Record excerpts START
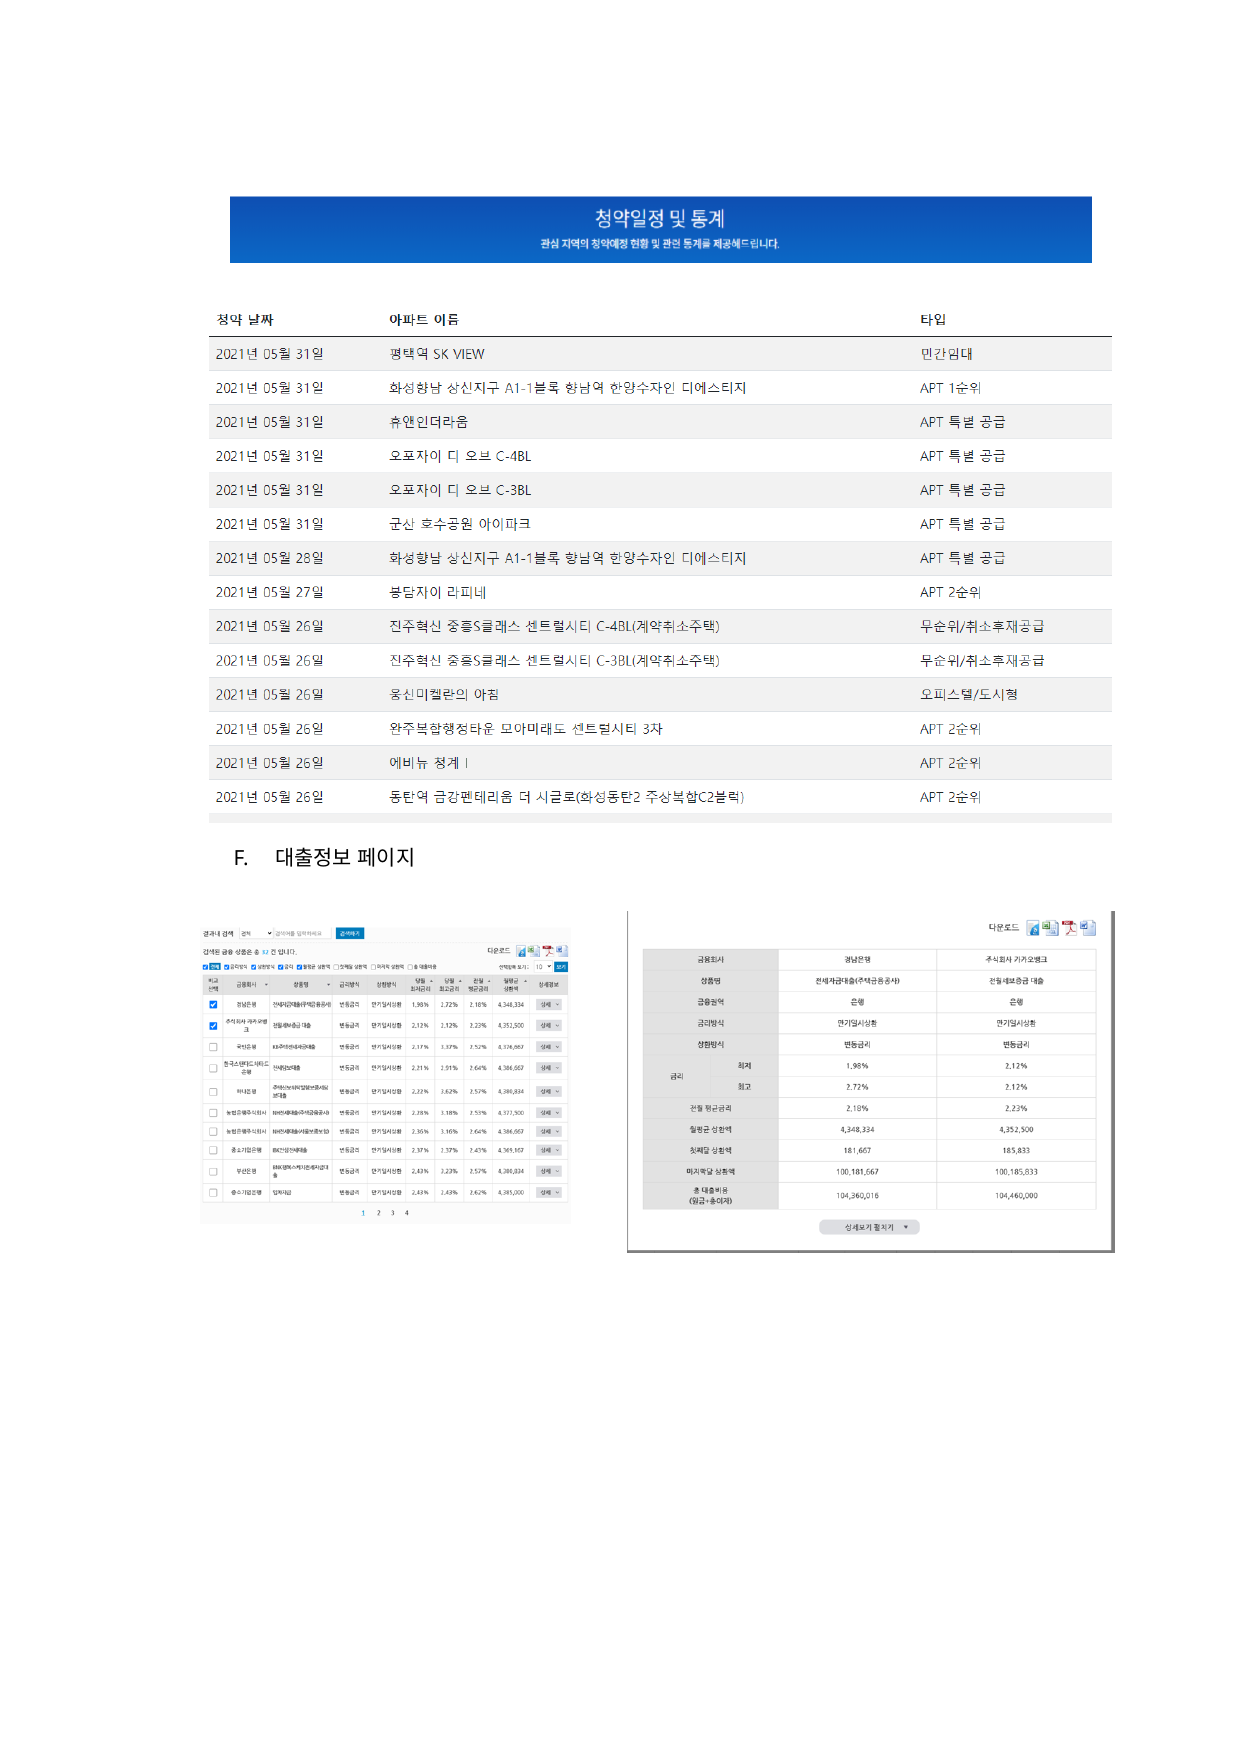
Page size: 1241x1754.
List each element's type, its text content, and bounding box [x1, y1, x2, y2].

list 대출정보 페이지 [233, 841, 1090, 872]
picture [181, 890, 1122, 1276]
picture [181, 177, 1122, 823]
Record excerpts END
Record excerpts START
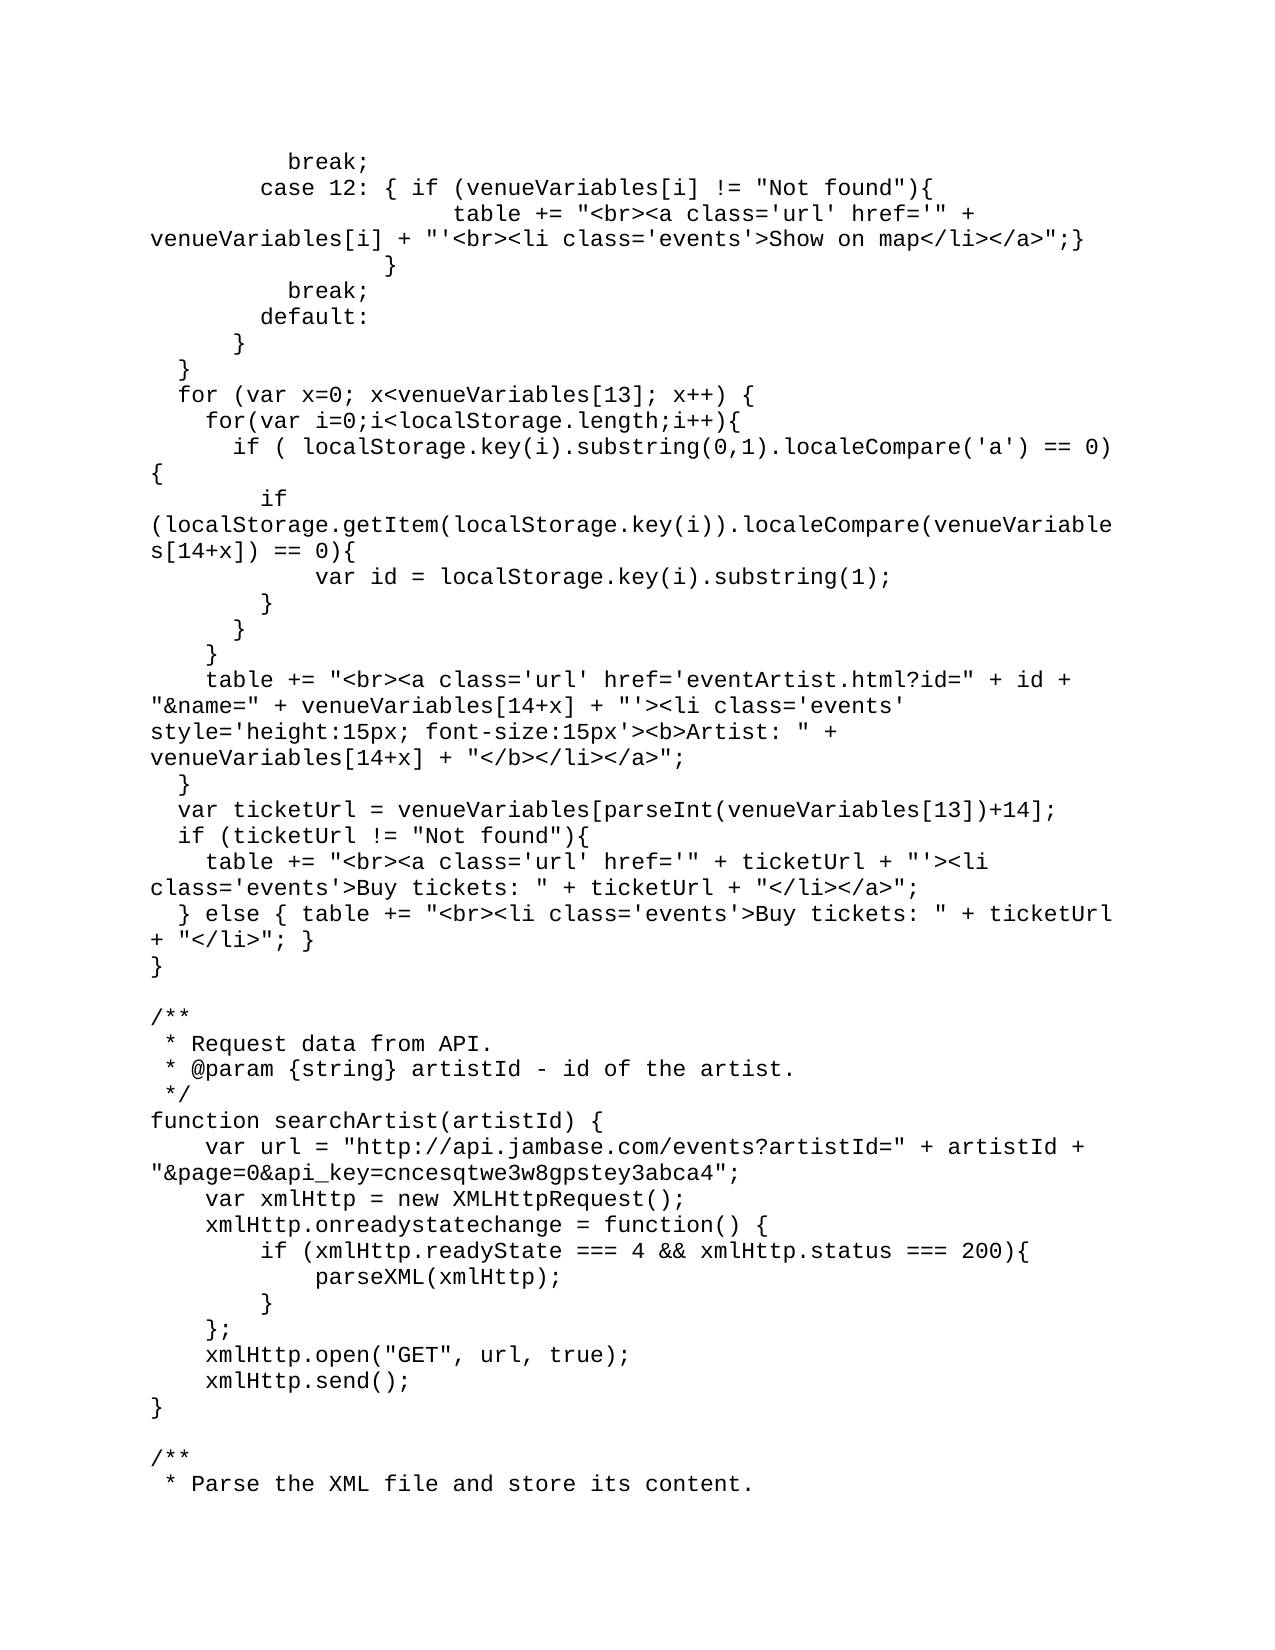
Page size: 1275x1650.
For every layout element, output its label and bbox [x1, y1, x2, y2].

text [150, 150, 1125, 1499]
Record excerpts END
#### Work to be completed:
Go through the records above line by line and say how many lines include "size", giving only that number.

#### Answer to this task:
2